Before he was locked up, civil activist Deji Adeyanju exposed a memo which soldiers told PremiumTimes was “intimidating, distracting and disturbing,” in which the army chief warned “poorly fed, poorly kitted and poorly armed” soldiers of dire punishment if they run, rather than die when overpowered by Boko Haram. Below is from PremiumTimes:
“The troops, who spoke under strict anonymity to avoid being punished for unathorised interaction with the media, said Mr Buratai completely failed to discuss the real triggers of the recent killings of soldiers and the general resistance of Boko Haram fighters.
“He’s supposed to provide strategic intelligence to the troops,” a commander said. “But had severally informed them and the world that BH is completely defeated.” [https://allafrica.com/stories/201808030230.html]

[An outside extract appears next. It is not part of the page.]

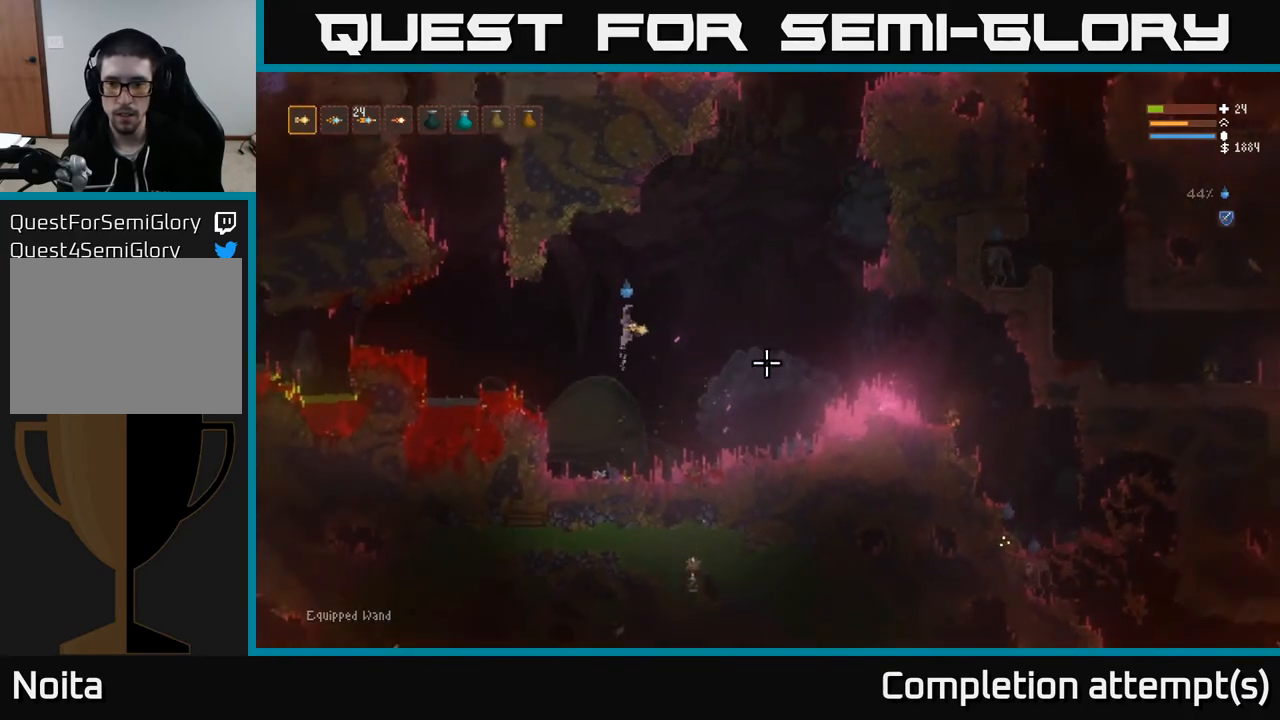
{"buttons": [], "left_stick": "right", "right_stick": "right", "events": [[150, "L2", "up"]]}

Accused of being behind the lockup of Mr Adeyanju, the army while denying said, ““Having noted the foregoing, it would suffice to add that the NA is not ignorant of all the recent false information concerning NA Operations been peddled by @adeyanjudeji on twitter as well as abusive and libelous outbursts of the same handle on the person of the COAS.” The army today is everywhere, even in attendance at the high table at APC political launchings.
It is scary to once again be under military rule, albeit “pseudo.” There is no denying that Nigeria is being run by Buratai. Is it because Buhari is an ex-General who feels restrained in civilian attire that he has secretly authorized Buratai to be in charge of the nation?

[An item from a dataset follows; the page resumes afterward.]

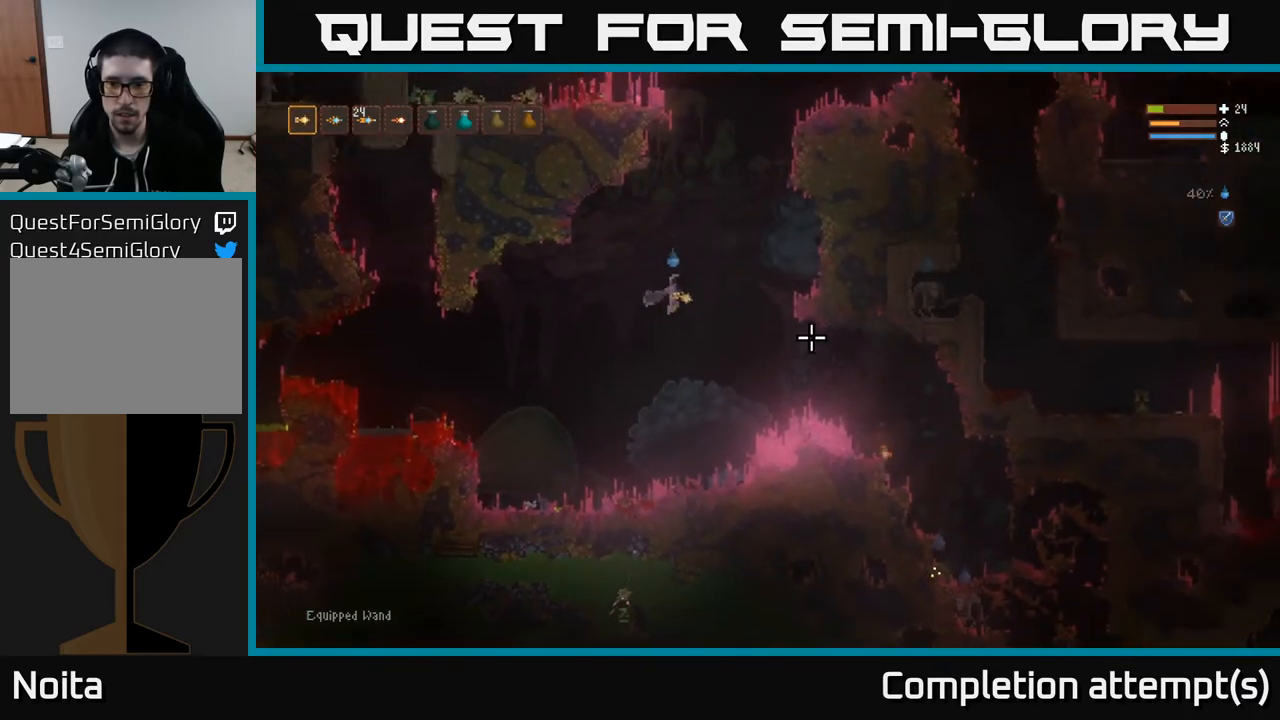
{"buttons": ["R2"], "left_stick": "center", "right_stick": "down-right", "events": [[117, "R1", "down"], [183, "L2", "down"], [200, "R1", "up"], [267, "right_stick", "down-right"], [317, "L2", "up"], [400, "R2", "down"], [500, "left_stick", "center"]]}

In his only media talk, Buhari while describing the Zaria massacre in which forces under Buratai’s command massacred hundreds of unarmed Shia Muslims in more than five independent and unrelated locations across Kaduna, said when asked if he felt infuriated, “I realize my position, I am now a sitting duck.” Victims say as many as 1000 were killed, but Buhari still felt like a sitting duck. [Watch Buhari say so here: https://youtu.be/k6ncKD4JdKk]
Has Buratai gone rogue by himself as a military cabal like the two or three men who take advantage of the president and the nation according to his wife, and run Nigeria, or is Buhari living through Buratai?
With no repercussion, Buratai is getting wilder and wilder. Thankfully, the global climate and changes to the Nigerian system inhibit military take overs, perhaps Nigeria would have witnessed a Buratai full coup by now. But then, what is the difference?